- _DESCRIPTION OF THE TASK_
Beginning with the line that contains "آغاز تولید پارکت لمینت ایزوفام", transcribe every line through the end of the entries exactly as written, and reproduce nothing else.

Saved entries
####################

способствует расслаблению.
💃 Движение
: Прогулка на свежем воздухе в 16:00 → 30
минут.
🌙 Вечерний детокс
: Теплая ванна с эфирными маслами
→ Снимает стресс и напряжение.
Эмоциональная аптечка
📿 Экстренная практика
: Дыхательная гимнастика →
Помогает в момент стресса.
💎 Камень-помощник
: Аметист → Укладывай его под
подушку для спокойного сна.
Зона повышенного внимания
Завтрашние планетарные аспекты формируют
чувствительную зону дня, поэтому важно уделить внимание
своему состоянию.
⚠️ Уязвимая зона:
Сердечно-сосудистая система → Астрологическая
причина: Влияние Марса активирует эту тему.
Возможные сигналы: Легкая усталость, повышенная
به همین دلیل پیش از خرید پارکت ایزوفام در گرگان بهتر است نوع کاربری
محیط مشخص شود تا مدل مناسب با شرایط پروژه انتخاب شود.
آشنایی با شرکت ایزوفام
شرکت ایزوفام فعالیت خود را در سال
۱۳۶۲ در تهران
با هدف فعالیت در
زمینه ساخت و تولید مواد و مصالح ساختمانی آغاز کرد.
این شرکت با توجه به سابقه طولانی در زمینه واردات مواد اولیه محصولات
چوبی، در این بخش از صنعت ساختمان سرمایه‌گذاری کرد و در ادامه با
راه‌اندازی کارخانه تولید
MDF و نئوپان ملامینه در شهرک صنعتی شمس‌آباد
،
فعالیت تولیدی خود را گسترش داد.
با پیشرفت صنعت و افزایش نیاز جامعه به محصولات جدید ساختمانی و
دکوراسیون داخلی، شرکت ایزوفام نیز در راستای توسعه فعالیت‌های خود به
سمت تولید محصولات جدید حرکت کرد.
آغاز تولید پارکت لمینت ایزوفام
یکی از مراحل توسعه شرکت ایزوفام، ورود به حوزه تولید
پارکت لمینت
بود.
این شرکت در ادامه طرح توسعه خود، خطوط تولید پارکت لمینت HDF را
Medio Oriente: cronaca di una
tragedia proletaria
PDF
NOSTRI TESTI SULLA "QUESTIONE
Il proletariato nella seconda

####################

- _TASK OUTPUT_
آغاز تولید پارکت لمینت ایزوفام
یکی از مراحل توسعه شرکت ایزوفام، ورود به حوزه تولید
پارکت لمینت
بود.
این شرکت در ادامه طرح توسعه خود، خطوط تولید پارکت لمینت HDF را
Medio Oriente: cronaca di una
tragedia proletaria
PDF
NOSTRI TESTI SULLA "QUESTIONE
Il proletariato nella seconda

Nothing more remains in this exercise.